Profitant de l’occasion pour évoquer un autre illustre disparu du PGP, Me Pierre Louis Agondjo Okawé, premier président dudit parti qui, selon l’orateur, a enseigné à ses militants l’endurance dans la lutte, Benoît Mouity Nzamba a rappelé ce qu’il disait : «le PGP est un roseau, il plie mais il ne rompt pas». Fort de cette conviction, il a assuré les militants et sympathisants venus l’écouter que «la victoire est proche, nous triompherons des forces réactionnaires et nous allons libérer le Gabon, notre pays qui traverse une crise morale, une crise sociale, une crise économique et une crise politique comme l’a reconnu Laure Olga Gondjout, le médiateur de la République». Il a largement cité cette dernière pour constater le refus du pouvoir à tout dialogue, décidé qu’il est, selon lui, à opérer un passage en force en août prochain.

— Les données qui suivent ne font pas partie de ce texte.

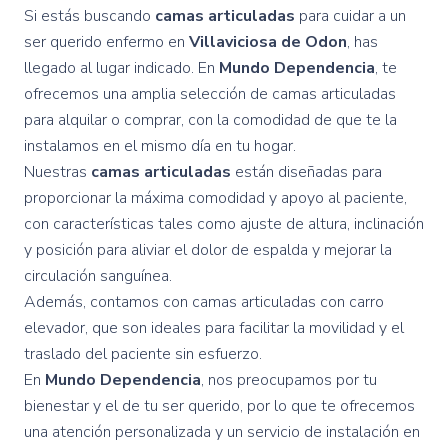
Si estás buscando
camas articuladas
para cuidar a un
ser querido enfermo en
Villaviciosa de Odon
, has
llegado al lugar indicado. En
Mundo Dependencia
, te
ofrecemos una amplia selección de camas articuladas
para alquilar o comprar, con la comodidad de que te la
instalamos en el mismo día en tu hogar.
Nuestras
camas articuladas
están diseñadas para
proporcionar la máxima comodidad y apoyo al paciente,
con características tales como ajuste de altura, inclinación
y posición para aliviar el dolor de espalda y mejorar la
circulación sanguínea.
Además, contamos con camas articuladas con carro
elevador, que son ideales para facilitar la movilidad y el
traslado del paciente sin esfuerzo.
En
Mundo Dependencia
, nos preocupamos por tu
bienestar y el de tu ser querido, por lo que te ofrecemos
una atención personalizada y un servicio de instalación en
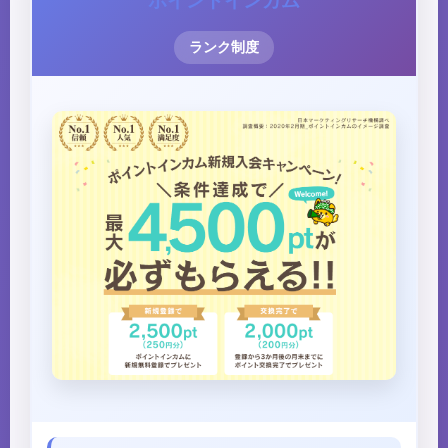
ポイントインカム
ランク制度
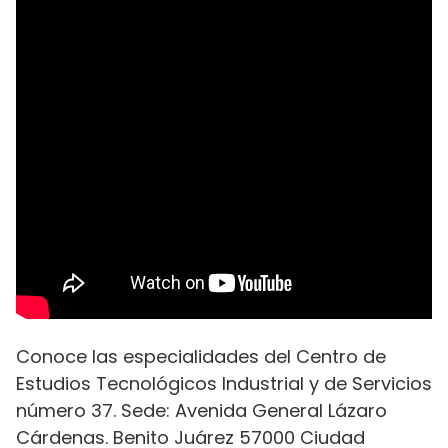
Conoce las especialidades del Centro de
Estudios Tecnológicos Industrial y de Servicios
número 37. Sede: Avenida General Lázaro
Cárdenas. Benito Juárez 57000 Ciudad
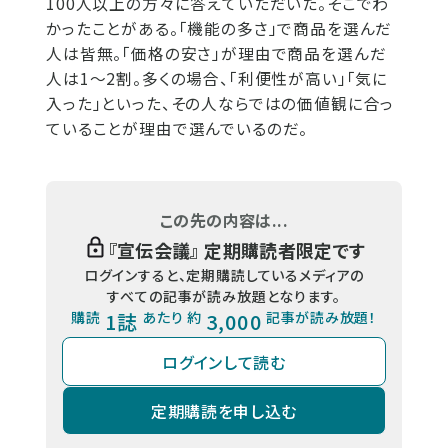
100人以上の方々に答えていただいた。そこでわ
かったことがある。「機能の多さ」で商品を選んだ
人は皆無。「価格の安さ」が理由で商品を選んだ
人は1～2割。多くの場合、「利便性が高い」「気に
入った」といった、その人ならではの価値観に合っ
ていることが理由で選んでいるのだ。
この先の内容は...
『
宣伝会議
』 定期購読者限定です
ログインすると、定期購読しているメディアの
すべての記事が読み放題となります。
購読
1誌
あたり 約
3,000
記事が読み放題！
ログインして読む
定期購読を申し込む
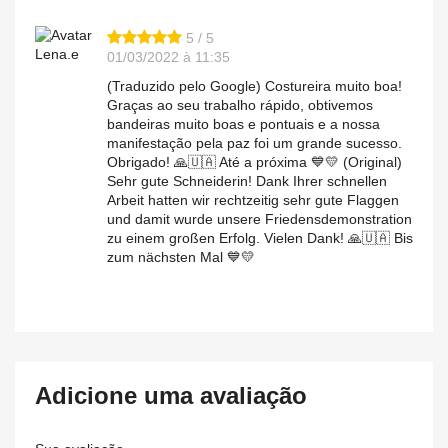
5 / 5
Lena.e
01/03/2022 à 11:35
(Traduzido pelo Google) Costureira muito boa!
Graças ao seu trabalho rápido, obtivemos
bandeiras muito boas e pontuais e a nossa
manifestação pela paz foi um grande sucesso.
Obrigado! 🙏🇺🇦 Até a próxima 💙💛 (Original)
Sehr gute Schneiderin! Dank Ihrer schnellen
Arbeit hatten wir rechtzeitig sehr gute Flaggen
und damit wurde unsere Friedensdemonstration
zu einem großen Erfolg. Vielen Dank! 🙏🇺🇦 Bis
zum nächsten Mal 💙💛
Adicione uma avaliação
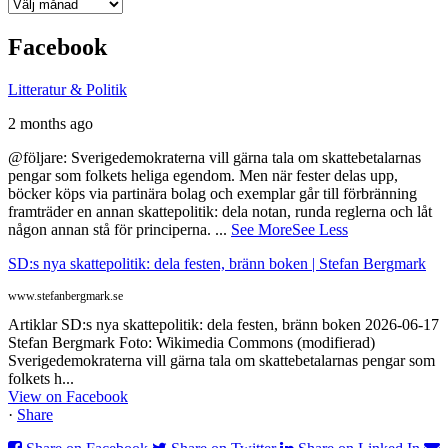
Arkiv
Facebook
Litteratur & Politik
2 months ago
@följare: Sverigedemokraterna vill gärna tala om skattebetalarnas
pengar som folkets heliga egendom. Men när fester delas upp,
böcker köps via partinära bolag och exemplar går till förbränning
framträder en annan skattepolitik: dela notan, runda reglerna och låt
någon annan stå för principerna.
...
See More
See Less
SD:s nya skattepolitik: dela festen, bränn boken | Stefan Bergmark
www.stefanbergmark.se
Artiklar SD:s nya skattepolitik: dela festen, bränn boken 2026-06-17
Stefan Bergmark Foto: Wikimedia Commons (modifierad)
Sverigedemokraterna vill gärna tala om skattebetalarnas pengar som
folkets h...
View on Facebook
·
Share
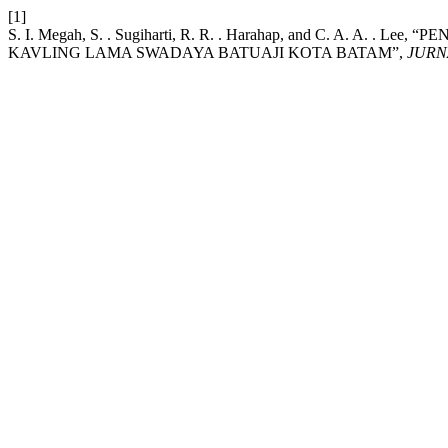
[1]
S. I. Megah, S. . Sugiharti, R. R. . Harahap, and C. A. A
KAVLING LAMA SWADAYA BATUAJI KOTA BATAM”,
JURN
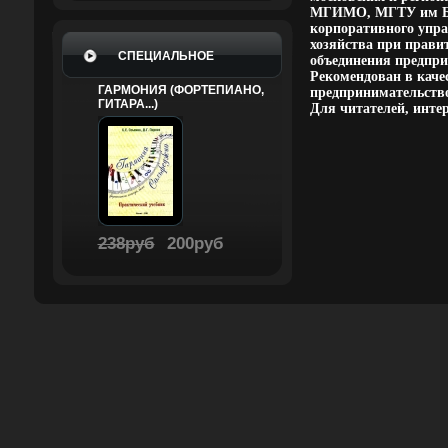
МГИМО, МГТУ им Бау
корпоративного упра
хозяйства при прав
СПЕЦИАЛЬНОЕ
объединения предпри
Рекомендован в каче
ГАРМОНИЯ (ФОРТЕПИАНО,
предпринимательств
ГИТАРА...)
Для читателей, инте
238руб
200руб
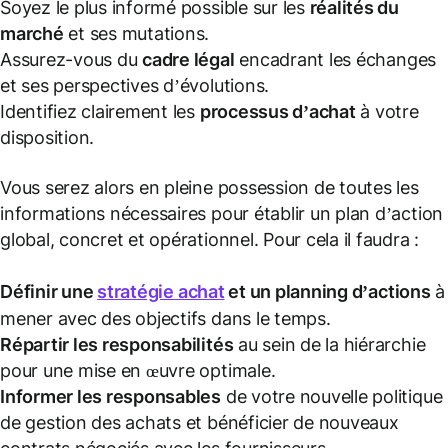
Soyez le plus informé possible sur les
réalités du
marché
et ses mutations.
Assurez-vous du
cadre légal
encadrant les échanges
et ses perspectives d’évolutions.
Identifiez clairement les
processus d’achat
à votre
disposition.
Vous serez alors en pleine possession de toutes les
informations nécessaires pour établir un plan d’action
global, concret et opérationnel. Pour cela il faudra :
Définir une
stratégie achat
et un planning d’actions
à
mener avec des objectifs dans le temps.
Répartir les responsabilités
au sein de la hiérarchie
pour une mise en œuvre optimale.
Informer les responsables
de votre nouvelle politique
de gestion des achats et bénéficier de nouveaux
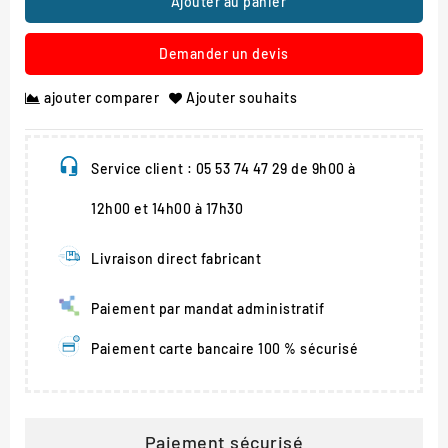
Ajouter au panier
Demander un devis
ajouter comparer
Ajouter souhaits
Service client : 05 53 74 47 29 de 9h00 à
12h00 et 14h00 à 17h30
Livraison direct fabricant
Paiement par mandat administratif
Paiement carte bancaire 100 % sécurisé
Paiement sécurisé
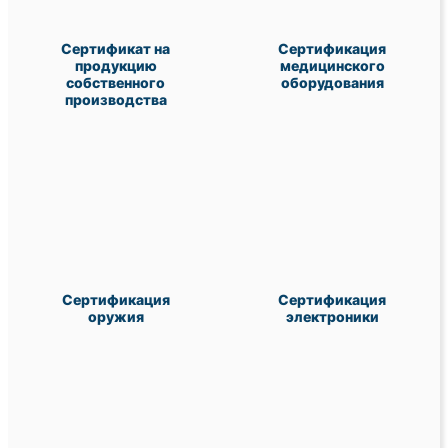
Сертификат на
Сертификация
продукцию
медицинского
собственного
оборудования
производства
Сертификация
Сертификация
оружия
электроники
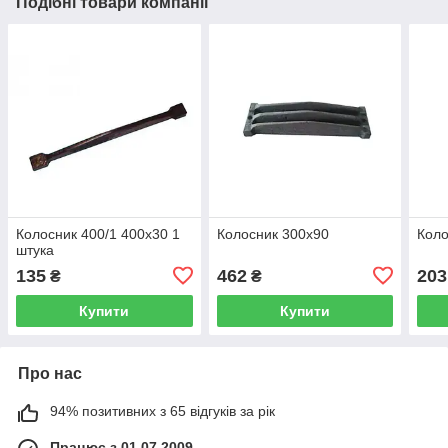
Подібні товари компанії
Колосник 400/1 400х30 1
Колосник 300х90
Коло
штука
135
462
203
₴
₴
Купити
Купити
Про нас
94% позитивних з 65 відгуків за рік
Працює з 01.07.2009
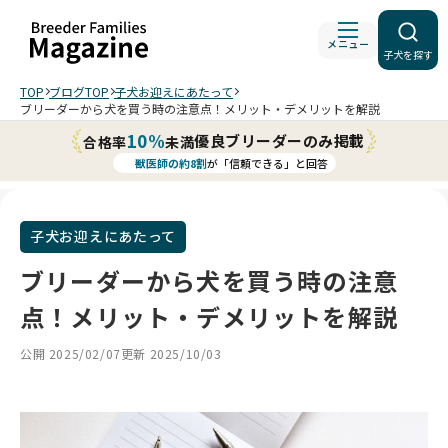
メニュー
子犬を探す
TOP
ブログTOP
子犬お迎えにあたって
ブリーダーから犬を買う時の注意点！メリット・デメリットを解説
10%
優良ブリーダーのみ掲載
合格率
未満
獣医師の約8割
が「信頼できる」と回答
子犬お迎えにあたって
ブリーダーから犬を買う時の注意
点！メリット・デメリットを解説
公開 2025/02/07
更新 2025/10/03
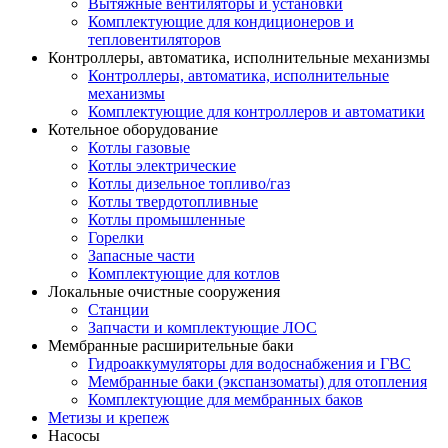
Вытяжные вентиляторы и установки
Комплектующие для кондиционеров и
тепловентиляторов
Контроллеры, автоматика, исполнительные механизмы
Контроллеры, автоматика, исполнительные
механизмы
Комплектующие для контроллеров и автоматики
Котельное оборудование
Котлы газовые
Котлы электрические
Котлы дизельное топливо/газ
Котлы твердотопливные
Котлы промышленные
Горелки
Запасные части
Комплектующие для котлов
Локальные очистные сооружения
Станции
Запчасти и комплектующие ЛОС
Мембранные расширительные баки
Гидроаккумуляторы для водоснабжения и ГВС
Мембранные баки (экспанзоматы) для отопления
Комплектующие для мембранных баков
Метизы и крепеж
Насосы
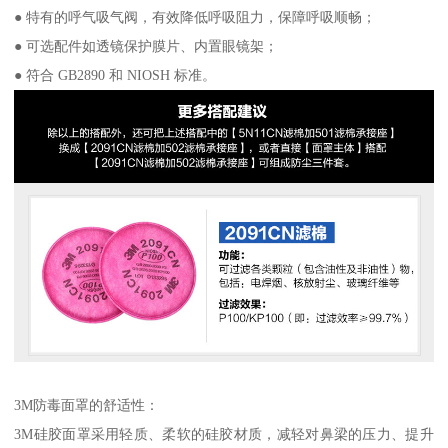
● 特有的呼气吸气阀，有效降低呼吸阻力，保障呼吸顺畅；
● 可选配件如透镜保护膜片、内置眼镜架；
● 符合 GB2890 和 NIOSH 标准。
3M防毒面罩的舒适性：
3M硅胶面罩采用轻质、柔软的硅胶材质，减轻对鼻梁的压力、提升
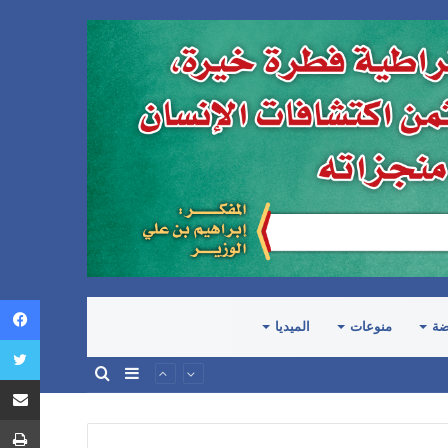
ضة
منوعات
الميديا
إضافة
بحث
عمود
عن
جانبي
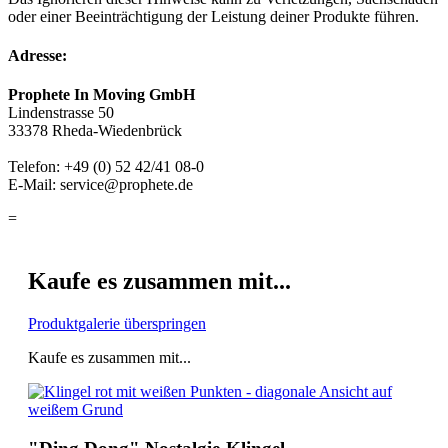
oder einer Beeinträchtigung der Leistung deiner Produkte führen.
Adresse:
Prophete In Moving GmbH
Lindenstrasse 50
33378 Rheda-Wiedenbrück
Telefon: +49 (0) 52 42/41 08-0
E-Mail: service@prophete.de
=
Kaufe es zusammen mit...
Produktgalerie überspringen
Kaufe es zusammen mit...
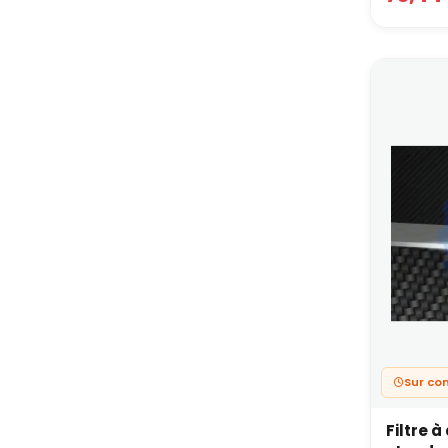
Sur c
Filtre 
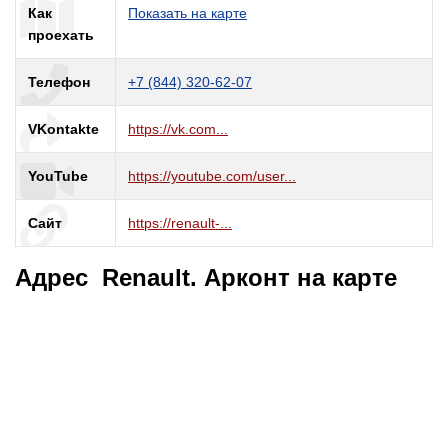
Как
Показать на карте
проехать
Телефон
+7 (844) 320-62-07
VKontakte
https://vk.com...
YouTube
https://youtube.com/user...
Сайт
https://renault-...
Адрес Renault. Арконт на карте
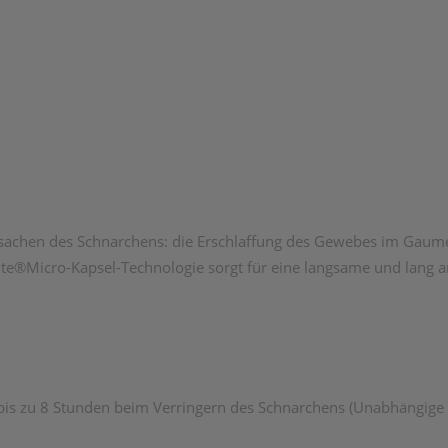
achen des Schnarchens: die Erschlaffung des Gewebes im Gaumen
e®Micro-Kapsel-Technologie sorgt für eine langsame und lang anh
r bis zu 8 Stunden beim Verringern des Schnarchens (Unabhängige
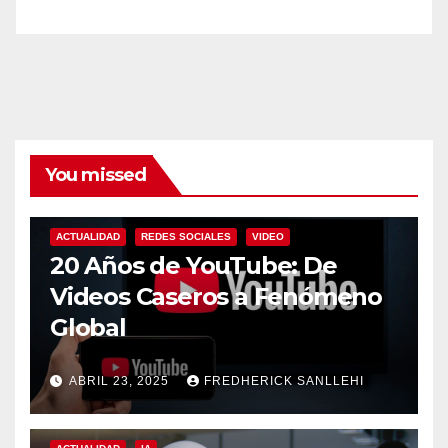
You missed
ACTUALIDAD
REDES SOCIALES
VIDEO
20 Años de YouTube: De
Videos Caseros a Fenómeno
Global
ABRIL 23, 2025
FREDHERICK SANLLEHI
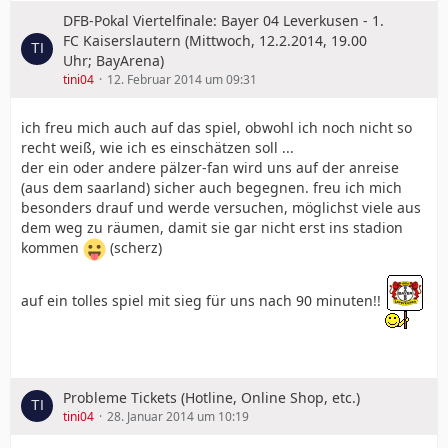
DFB-Pokal Viertelfinale: Bayer 04 Leverkusen - 1.
FC Kaiserslautern (Mittwoch, 12.2.2014, 19.00
Uhr; BayArena)
tini04
12. Februar 2014 um 09:31
ich freu mich auch auf das spiel, obwohl ich noch nicht so
recht weiß, wie ich es einschätzen soll ...
der ein oder andere pälzer-fan wird uns auf der anreise
(aus dem saarland) sicher auch begegnen. freu ich mich
besonders drauf und werde versuchen, möglichst viele aus
dem weg zu räumen, damit sie gar nicht erst ins stadion
kommen
(scherz)
auf ein tolles spiel mit sieg für uns nach 90 minuten!!
Probleme Tickets (Hotline, Online Shop, etc.)
tini04
28. Januar 2014 um 10:19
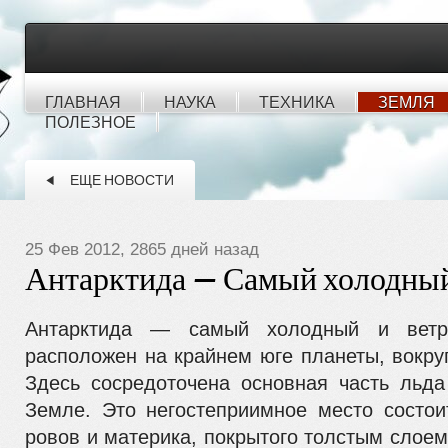
ГЛАВНАЯ
НАУКА
ТЕХНИКА
ЗЕМЛЯ
ПОЛЕЗНОЕ
ЕЩЕ НОВОСТИ
25 Фев 2012, 2865 дней назад
Антарктида — Самый холодный
Антарктида — самый холодный и ветр
расположен на крайнем юге планеты, вокру
Здесь сосредоточена основная часть льд
Земле. Это негостеприимное место состои
ровов и материка, покрытого толстым слое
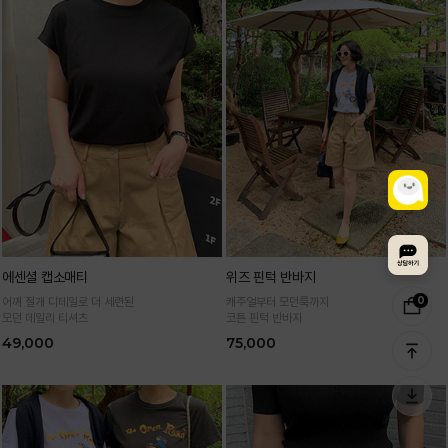
에센셜 캡소매티
위즈 핀턱 반바지
0
어깨 절개 디테일로 더 세련된
캐주얼부터 모던룩까지
모던 데일리 티셔츠
코튼 핀턱 반바지
49,000
75,000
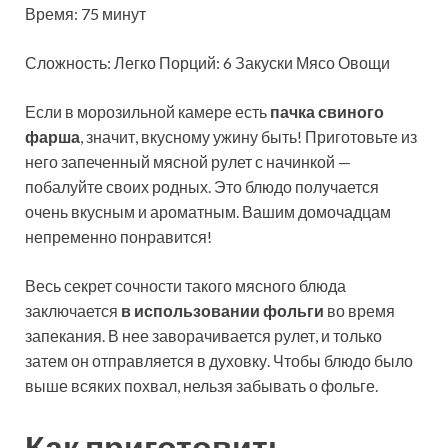
Время: 75 минут
Сложность: Легко
Порций: 6 Закуски Мясо Овощи
Если в морозильной камере есть
пачка свиного
фарша
, значит, вкусному ужину быть! Приготовьте из
него запеченный мясной рулет с начинкой —
побалуйте своих родных. Это блюдо получается
очень вкусным и ароматным. Вашим домочадцам
непременно понравится!
Весь секрет сочности такого мясного блюда
заключается
в использовании фольги
во время
запекания. В нее заворачивается рулет, и только
затем он отправляется в духовку. Чтобы блюдо было
выше всяких похвал, нельзя забывать о фольге.
Как приготовить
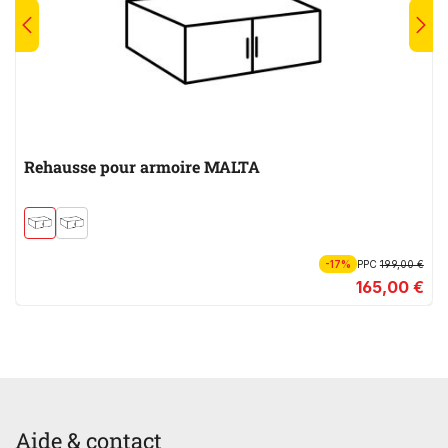
Rehausse pour armoire MALTA
-17%
PPC
199,00 €
165,00 €
Aide & contact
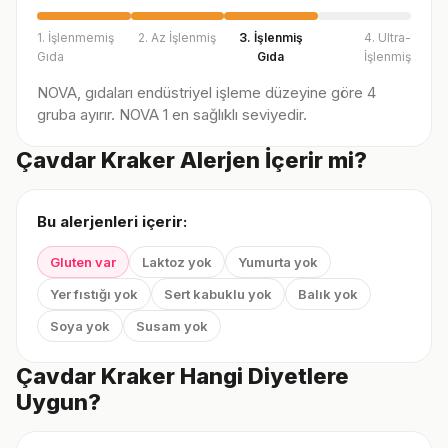
1. İşlenmemiş
2. Az İşlenmiş
3. İşlenmiş
4. Ultra-
Gıda
Gıda
İşlenmiş
NOVA, gıdaları endüstriyel işleme düzeyine göre 4
gruba ayırır. NOVA 1 en sağlıklı seviyedir.
Çavdar Kraker Alerjen İçerir mi?
Bu alerjenleri içerir:
Gluten var
Laktoz yok
Yumurta yok
Yer fıstığı yok
Sert kabuklu yok
Balık yok
Soya yok
Susam yok
Çavdar Kraker Hangi Diyetlere
Uygun?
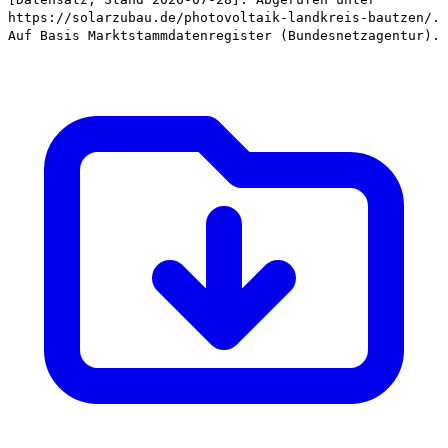
https://solarzubau.de/photovoltaik-landkreis-bautzen/.
Auf Basis Marktstammdatenregister (Bundesnetzagentur).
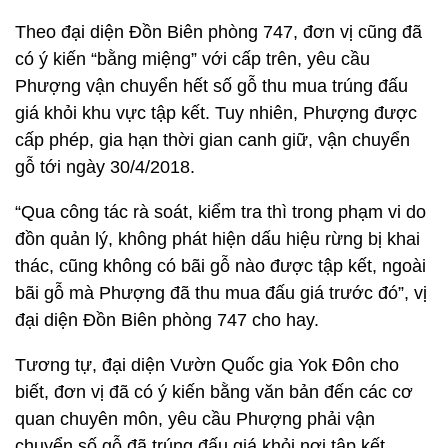
Theo đại diện Đồn Biên phòng 747, đơn vị cũng đã
có ý kiến “bằng miệng” với cấp trên, yêu cầu
Phượng vận chuyển hết số gỗ thu mua trúng đấu
giá khỏi khu vực tập kết. Tuy nhiên, Phượng được
cấp phép, gia hạn thời gian canh giữ, vận chuyển
gỗ tới ngày 30/4/2018.
“Qua công tác rà soát, kiểm tra thì trong phạm vi do
đồn quản lý, không phát hiện dấu hiệu rừng bị khai
thác, cũng không có bãi gỗ nào được tập kết, ngoài
bãi gỗ mà Phượng đã thu mua đấu giá trước đó”, vị
đại diện Đồn Biên phòng 747 cho hay.
Tương tự, đại diện Vườn Quốc gia Yok Đôn cho
biết, đơn vị đã có ý kiến bằng văn bản đến các cơ
quan chuyên môn, yêu cầu Phượng phải vận
chuyển số gỗ đã trúng đấu giá khỏi nơi tập kết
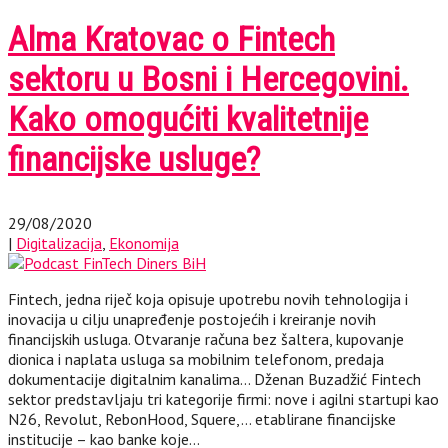
Alma Kratovac o Fintech
sektoru u Bosni i Hercegovini.
Kako omogućiti kvalitetnije
financijske usluge?
29/08/2020
|
Digitalizacija
,
Ekonomija
Fintech, jedna riječ koja opisuje upotrebu novih tehnologija i
inovacija u cilju unapređenje postojećih i kreiranje novih
financijskih usluga. Otvaranje računa bez šaltera, kupovanje
dionica i naplata usluga sa mobilnim telefonom, predaja
dokumentacije digitalnim kanalima… Dženan Buzadžić Fintech
sektor predstavljaju tri kategorije firmi: nove i agilni startupi kao
N26, Revolut, RebonHood, Squere,… etablirane financijske
institucije – kao banke koje…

D’où le choix du PGP, a indiqué l’orateur, de soutenir celui qu’il a qualifié d’«homme de la situation», de «candidat de la rupture», Jean Ping, dont «le projet de société répond aux exigences de la situation actuelle du pays». Pour Mouity Nzamba, «le pouvoir émergent est désarçonné et aux abois». Il n’en veut pour preuve que les démissions en cascade qu’il subit, dont la plus éclatante a été celle du président de l’Assemblée Nationale, Guy Nzouba Ndama, et l’instrumentalisation du pouvoir judiciaire pour tenter d’éliminer Jean Ping de la course. Toutes choses qui, selon lui, seront sans effet, le peuple gabonais ayant choisi de tourner la page d’une politique de l’émergence qui a entraîné le Gabon dans une situation dont la gravité impose aux Gabonais de penser «Gabon d’abord».
Après l’office religieux demandé pour le repos de l’âme de Joseph Réndjambé Issani, Joseph Benoît Mouity Nzamba et les siens sont allés déposer une gerbe à la Place Joseph Rendjambé Issani.
 

 
GR
 

0 Commentaires

  1. Milang-missi dit :

    “La première condition de l’immortalité est la mort.”
    Stanislaw Jerzy Lec
    Repose en paix, je crois que Ping va terminer le travail

  2. Kem Wr dit :

    Une incohérence cependant : le PGP pleure Joseph Rendjambé Issani et adoube Jean Ping ! Où était-il ce triste 23 mai 1990 ? Du 23 mai 1990 au 23 mai 2016, 26 bonnes années sont passées avant que Jean Ping ne se réveille de son long sommeil pour se convaincre que son frère avait finalement été assassiné. Ah, la politique ! Elle ne recule devant rien, même pas devant la tentation d’instrumentaliser la mémoire des morts-qui-ont-droit-au-repos-éternel ! Que pense donc l’âme de Joseph Rendjambè Issani devant la folklorisation politique de sa mémoire par le PGP de Joseph Benoît Mouity Zamba ?

  3. LeCaiman dit :

    Depuis leurs guerres ouvertes et les divisions qui ont meurtries cette formation politique, le PGP n’est depuis lors que l’ombre de lui même.
    Quel dommage alors qu’il arrivait à rassembler.
    Mais bon c’est déjà une bonne chose que de soutenir une candidature de l’opposition.